Bij [eiser] hebben het inzicht en de zorgvuldigheid ontbroken die mogen worden verwacht van een bestuurder die op zijn taak berekend is en deze nauwgezet vervult. [eiser] valt een ernstig persoonlijk verwijt te maken in de zin van artikel 2:9 BW. De boekhoudingen van Gevi Gorssel (die geen eigen bankrekening had) en Gevi International bleken volkomen door elkaar te lopen. [eiser] heeft niet voldaan aan de boekhoudverplichting ex artikel 2:10 BW. [eiser] heeft tevens onrechtmatig gehandeld jegens Gevi Gorssel in de zin van artikel 6:162 BW.
heeft in 2013 en 2014 voor Gevi International paarden gekocht en verkocht voor per saldo € 220.000,--. Voorts heeft [eiser] voor Gevi International een wagen gekocht voor
€ 13.500,--. Dit is betaald uit de kas van Gevi Gorssel. Deze transacties zijn geboekt in de rekening-courant tussen Gevi Gorssel en Gevi International. Het is zeer waarschijnlijk dat Gevi International niet in staat is om de rekening-courantschuld (waaronder dit bedrag van in totaal € 233.500,--) terug te betalen. Gevi Gorssel zit daardoor met een (extra) schade ter hoogte van € 233.500,--.
Het voortzetten van stal Eurocommerce heeft in de periode van 1 december 2011 tot eind 2012 € 1.211.000,-- gekost en in 2013 € 305.000,--.

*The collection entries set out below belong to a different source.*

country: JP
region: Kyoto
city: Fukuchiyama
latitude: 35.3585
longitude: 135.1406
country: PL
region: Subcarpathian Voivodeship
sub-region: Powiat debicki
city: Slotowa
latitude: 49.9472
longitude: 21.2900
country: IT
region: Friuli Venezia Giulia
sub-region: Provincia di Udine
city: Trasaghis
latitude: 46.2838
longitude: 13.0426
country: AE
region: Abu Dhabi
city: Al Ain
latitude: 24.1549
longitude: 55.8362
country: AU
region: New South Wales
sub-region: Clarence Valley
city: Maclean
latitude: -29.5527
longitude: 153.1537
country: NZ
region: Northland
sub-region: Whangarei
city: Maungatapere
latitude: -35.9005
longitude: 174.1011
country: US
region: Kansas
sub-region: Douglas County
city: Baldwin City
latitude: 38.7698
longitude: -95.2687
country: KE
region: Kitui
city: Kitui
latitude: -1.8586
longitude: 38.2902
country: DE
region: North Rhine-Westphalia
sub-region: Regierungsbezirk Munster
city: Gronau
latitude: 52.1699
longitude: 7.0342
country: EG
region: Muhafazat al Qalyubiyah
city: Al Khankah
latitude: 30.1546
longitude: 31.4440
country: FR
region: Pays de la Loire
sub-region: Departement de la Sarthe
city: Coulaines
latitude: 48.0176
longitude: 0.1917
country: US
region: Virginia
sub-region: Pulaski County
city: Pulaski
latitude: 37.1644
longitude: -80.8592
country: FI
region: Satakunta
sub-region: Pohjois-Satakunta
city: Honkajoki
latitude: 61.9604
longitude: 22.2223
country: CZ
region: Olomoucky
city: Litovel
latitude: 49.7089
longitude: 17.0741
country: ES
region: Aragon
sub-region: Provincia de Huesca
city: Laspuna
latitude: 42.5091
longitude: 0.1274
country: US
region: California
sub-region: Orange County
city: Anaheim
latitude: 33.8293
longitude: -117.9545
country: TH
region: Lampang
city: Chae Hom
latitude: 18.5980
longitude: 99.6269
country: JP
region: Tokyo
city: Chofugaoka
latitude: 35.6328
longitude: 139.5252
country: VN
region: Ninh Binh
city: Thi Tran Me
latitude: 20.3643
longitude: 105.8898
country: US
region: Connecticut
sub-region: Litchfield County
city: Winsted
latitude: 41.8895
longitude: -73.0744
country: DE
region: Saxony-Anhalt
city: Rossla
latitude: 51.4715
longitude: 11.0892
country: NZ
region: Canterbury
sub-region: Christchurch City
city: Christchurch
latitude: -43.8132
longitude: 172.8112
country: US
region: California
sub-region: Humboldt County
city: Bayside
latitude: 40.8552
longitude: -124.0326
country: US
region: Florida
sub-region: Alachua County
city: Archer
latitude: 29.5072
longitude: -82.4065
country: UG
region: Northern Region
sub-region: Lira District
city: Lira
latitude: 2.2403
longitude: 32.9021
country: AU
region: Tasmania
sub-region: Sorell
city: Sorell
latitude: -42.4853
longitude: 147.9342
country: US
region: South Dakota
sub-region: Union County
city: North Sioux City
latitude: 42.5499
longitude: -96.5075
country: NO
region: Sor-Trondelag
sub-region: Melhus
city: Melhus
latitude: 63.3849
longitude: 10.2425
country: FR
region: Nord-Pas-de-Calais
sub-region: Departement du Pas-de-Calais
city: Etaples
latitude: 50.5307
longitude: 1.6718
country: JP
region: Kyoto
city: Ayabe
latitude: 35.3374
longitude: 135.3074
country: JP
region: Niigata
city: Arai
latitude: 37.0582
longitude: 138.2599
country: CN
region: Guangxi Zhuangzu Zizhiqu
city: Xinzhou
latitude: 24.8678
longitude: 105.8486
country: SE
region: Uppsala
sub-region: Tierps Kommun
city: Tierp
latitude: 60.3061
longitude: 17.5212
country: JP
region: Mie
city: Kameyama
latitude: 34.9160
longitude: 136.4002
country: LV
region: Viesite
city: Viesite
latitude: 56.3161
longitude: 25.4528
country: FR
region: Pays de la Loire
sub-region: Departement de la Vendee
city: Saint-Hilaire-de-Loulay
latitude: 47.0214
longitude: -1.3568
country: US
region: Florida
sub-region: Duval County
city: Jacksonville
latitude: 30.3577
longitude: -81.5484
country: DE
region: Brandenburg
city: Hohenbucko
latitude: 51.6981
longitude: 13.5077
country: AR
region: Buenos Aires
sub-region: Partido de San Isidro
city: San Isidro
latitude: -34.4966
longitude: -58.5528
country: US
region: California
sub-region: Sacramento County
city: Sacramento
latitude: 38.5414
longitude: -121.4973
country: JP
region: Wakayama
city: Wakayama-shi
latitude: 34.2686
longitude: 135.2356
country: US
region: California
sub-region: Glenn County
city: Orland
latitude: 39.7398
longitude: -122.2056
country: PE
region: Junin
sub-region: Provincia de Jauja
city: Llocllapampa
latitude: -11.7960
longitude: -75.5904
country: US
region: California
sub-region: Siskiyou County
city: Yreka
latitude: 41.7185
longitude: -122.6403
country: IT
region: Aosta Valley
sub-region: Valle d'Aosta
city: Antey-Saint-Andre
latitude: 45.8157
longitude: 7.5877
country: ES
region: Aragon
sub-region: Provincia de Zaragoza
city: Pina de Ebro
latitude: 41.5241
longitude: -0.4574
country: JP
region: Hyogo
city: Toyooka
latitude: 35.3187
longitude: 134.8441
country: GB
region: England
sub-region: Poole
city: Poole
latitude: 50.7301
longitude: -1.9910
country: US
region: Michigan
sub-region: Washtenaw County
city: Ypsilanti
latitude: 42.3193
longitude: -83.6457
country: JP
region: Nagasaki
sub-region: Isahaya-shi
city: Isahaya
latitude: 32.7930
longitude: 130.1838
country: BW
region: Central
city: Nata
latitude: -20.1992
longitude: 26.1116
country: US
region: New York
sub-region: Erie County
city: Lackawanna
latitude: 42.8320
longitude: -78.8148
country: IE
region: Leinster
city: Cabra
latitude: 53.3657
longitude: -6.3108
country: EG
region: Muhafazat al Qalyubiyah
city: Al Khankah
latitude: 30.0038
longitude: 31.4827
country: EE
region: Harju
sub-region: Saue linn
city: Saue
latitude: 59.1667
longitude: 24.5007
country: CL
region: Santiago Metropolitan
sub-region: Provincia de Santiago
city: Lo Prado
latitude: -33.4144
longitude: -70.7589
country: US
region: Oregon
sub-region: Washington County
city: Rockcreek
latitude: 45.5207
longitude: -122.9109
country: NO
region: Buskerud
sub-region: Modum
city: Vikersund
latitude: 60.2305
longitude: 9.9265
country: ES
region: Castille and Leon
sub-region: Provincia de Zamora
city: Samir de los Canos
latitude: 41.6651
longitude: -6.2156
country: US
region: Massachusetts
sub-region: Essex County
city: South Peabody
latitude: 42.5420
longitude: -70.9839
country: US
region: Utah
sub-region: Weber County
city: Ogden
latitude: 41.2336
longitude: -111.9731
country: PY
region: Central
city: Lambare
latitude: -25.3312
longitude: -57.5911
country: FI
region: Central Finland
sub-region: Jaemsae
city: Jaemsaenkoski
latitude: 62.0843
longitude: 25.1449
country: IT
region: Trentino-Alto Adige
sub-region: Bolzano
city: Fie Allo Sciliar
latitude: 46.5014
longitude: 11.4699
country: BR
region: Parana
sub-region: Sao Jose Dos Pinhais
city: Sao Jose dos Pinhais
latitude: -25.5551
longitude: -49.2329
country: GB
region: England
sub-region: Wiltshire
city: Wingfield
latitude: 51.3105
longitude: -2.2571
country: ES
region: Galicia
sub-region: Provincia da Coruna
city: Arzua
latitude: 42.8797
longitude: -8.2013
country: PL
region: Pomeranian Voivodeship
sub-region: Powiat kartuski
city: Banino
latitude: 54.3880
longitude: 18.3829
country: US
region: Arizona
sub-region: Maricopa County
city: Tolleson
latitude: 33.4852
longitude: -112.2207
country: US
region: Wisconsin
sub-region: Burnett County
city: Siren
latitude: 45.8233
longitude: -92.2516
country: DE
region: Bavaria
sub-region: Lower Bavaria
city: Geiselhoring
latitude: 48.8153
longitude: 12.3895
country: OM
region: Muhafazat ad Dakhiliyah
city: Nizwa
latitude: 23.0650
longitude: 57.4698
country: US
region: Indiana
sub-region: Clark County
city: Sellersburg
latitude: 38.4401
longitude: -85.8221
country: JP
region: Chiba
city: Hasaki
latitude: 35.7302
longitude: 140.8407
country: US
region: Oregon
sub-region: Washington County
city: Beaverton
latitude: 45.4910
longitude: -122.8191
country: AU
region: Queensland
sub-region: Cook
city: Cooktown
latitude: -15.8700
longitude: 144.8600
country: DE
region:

heeft voorts voor € 1.025.000,-- doorlopende kosten die thuishoren bij Gevi International ten laste van Gevi Gorssel gebracht. Een zorgvuldig bestuurder zou deze kosten niet hebben gemaakt en deze kosten ook niet uit de kas van Gevi Gorssel hebben betaald. Daarbij komt dat [eiser] er niet zeker van kon zijn dat Gevi International in staat was om bedoelde gelden terug te betalen. [eiser] heeft als bestuurder van Gevi Gorssel ten onrechte nagelaten om ter zake genoegzame zekerheid te bedingen. Ook dit bedrag maakt deel uit van de rekening-courantvordering van Gevi Gorssel die hoogst waarschijnlijk niet op Gevi International kan worden verhaald.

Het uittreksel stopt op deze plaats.